= Irish Hobby =

Extinct breed of pony

The Irish Hobby is an extinct breed of horse developed in Ireland prior to the 13th century. The breed provided foundation bloodlines for several modern horse breeds, including breeds as diverse as the Connemara pony and the Irish Draught. Palfreys were known as haubini in France, which eventually became hobbeye. These animals eventually found their way to Ireland where the Irish Hobby developed.

The breed was mentioned in 1375 by the poet John Barbour, who called them hobynis in his poem, The Bruce. He also mentioned them in his work Reliquiae Antiquae, noting their speed.
And one amang, an Iyrysch man,
Uppone his hoby swyftly ran...

Mares of Irish Hobby breeding may have been among the native horse breeds of Ireland that provided foundation stock for the Thoroughbred. There is a great deal of evidence that the Irish Hobby was imported to England and Scotland for various activities, including racing, "...they be so light and swift." Horses were traded in Ireland at the Cahirmee Horse Fair near the town of Buttevant, reputed to be one of the oldest horse fairs, since medieval times.

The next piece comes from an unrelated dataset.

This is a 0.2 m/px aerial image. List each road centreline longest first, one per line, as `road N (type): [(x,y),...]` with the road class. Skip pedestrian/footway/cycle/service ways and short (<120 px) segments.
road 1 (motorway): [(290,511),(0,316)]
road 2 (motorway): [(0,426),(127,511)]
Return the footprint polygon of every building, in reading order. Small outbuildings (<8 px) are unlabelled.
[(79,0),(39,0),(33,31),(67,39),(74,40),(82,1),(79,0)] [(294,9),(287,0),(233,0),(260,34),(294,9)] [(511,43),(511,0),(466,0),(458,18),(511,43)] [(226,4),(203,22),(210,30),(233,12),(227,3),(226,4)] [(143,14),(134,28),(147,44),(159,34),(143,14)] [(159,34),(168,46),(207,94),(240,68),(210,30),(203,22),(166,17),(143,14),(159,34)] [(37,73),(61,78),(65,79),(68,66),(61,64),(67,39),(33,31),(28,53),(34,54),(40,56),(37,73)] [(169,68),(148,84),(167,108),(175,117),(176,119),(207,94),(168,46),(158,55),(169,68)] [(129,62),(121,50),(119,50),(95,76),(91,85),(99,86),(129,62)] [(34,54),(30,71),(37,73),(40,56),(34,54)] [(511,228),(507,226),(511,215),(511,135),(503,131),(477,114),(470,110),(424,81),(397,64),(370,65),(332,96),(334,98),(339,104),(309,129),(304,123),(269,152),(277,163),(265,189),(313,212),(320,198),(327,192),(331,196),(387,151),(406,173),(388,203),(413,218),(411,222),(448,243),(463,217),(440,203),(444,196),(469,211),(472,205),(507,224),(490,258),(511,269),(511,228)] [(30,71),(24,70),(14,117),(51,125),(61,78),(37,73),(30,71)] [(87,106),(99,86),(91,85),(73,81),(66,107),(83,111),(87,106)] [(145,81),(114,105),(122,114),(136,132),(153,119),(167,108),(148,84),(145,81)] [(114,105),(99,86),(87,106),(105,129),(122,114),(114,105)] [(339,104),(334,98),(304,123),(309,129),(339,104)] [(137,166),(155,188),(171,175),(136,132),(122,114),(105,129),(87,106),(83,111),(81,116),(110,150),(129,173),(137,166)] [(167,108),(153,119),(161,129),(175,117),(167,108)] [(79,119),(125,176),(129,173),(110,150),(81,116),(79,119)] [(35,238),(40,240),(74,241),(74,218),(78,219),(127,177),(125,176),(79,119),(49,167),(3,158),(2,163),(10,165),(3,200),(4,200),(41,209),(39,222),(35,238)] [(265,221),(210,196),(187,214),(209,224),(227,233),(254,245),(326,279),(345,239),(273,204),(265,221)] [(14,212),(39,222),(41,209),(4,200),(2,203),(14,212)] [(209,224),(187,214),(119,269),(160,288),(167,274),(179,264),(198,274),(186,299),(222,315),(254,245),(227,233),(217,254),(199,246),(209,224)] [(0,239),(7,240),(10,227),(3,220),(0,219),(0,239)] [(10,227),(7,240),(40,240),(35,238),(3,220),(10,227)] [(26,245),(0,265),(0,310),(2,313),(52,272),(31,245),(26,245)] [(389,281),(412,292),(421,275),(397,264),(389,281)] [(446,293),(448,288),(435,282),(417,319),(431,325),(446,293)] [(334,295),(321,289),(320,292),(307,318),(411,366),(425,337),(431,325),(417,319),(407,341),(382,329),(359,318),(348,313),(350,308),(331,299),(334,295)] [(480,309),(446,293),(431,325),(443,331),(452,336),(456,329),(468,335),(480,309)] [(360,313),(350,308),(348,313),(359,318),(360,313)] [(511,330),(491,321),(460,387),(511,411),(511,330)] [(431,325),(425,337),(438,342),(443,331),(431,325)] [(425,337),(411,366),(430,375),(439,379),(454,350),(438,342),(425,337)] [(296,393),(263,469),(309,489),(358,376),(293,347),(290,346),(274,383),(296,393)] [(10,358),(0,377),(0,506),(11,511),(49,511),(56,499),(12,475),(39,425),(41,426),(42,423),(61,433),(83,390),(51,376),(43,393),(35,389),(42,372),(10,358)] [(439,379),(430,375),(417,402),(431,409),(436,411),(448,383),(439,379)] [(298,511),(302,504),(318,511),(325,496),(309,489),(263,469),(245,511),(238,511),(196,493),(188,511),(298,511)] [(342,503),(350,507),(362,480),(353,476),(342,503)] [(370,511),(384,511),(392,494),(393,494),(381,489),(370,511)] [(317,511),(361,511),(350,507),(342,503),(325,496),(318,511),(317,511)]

This quick and agile horse was also popular for skirmishing, and was often ridden by light cavalry known as Hobelars. Hobbies were used successfully by both sides during the Wars of Scottish Independence, with Edward I of England trying to gain advantage by preventing Irish exports of the horses to Scotland. Robert Bruce employed the hobby for his guerrilla warfare and mounted raids, covering 60 to 70 mi a day.

The breed is the origin of the term hobby horse. A common Irish phrase associated with the term is "go get on your hobby horse", which is an idiom to complain about a subject, topic, or issue in which one is excessively interested.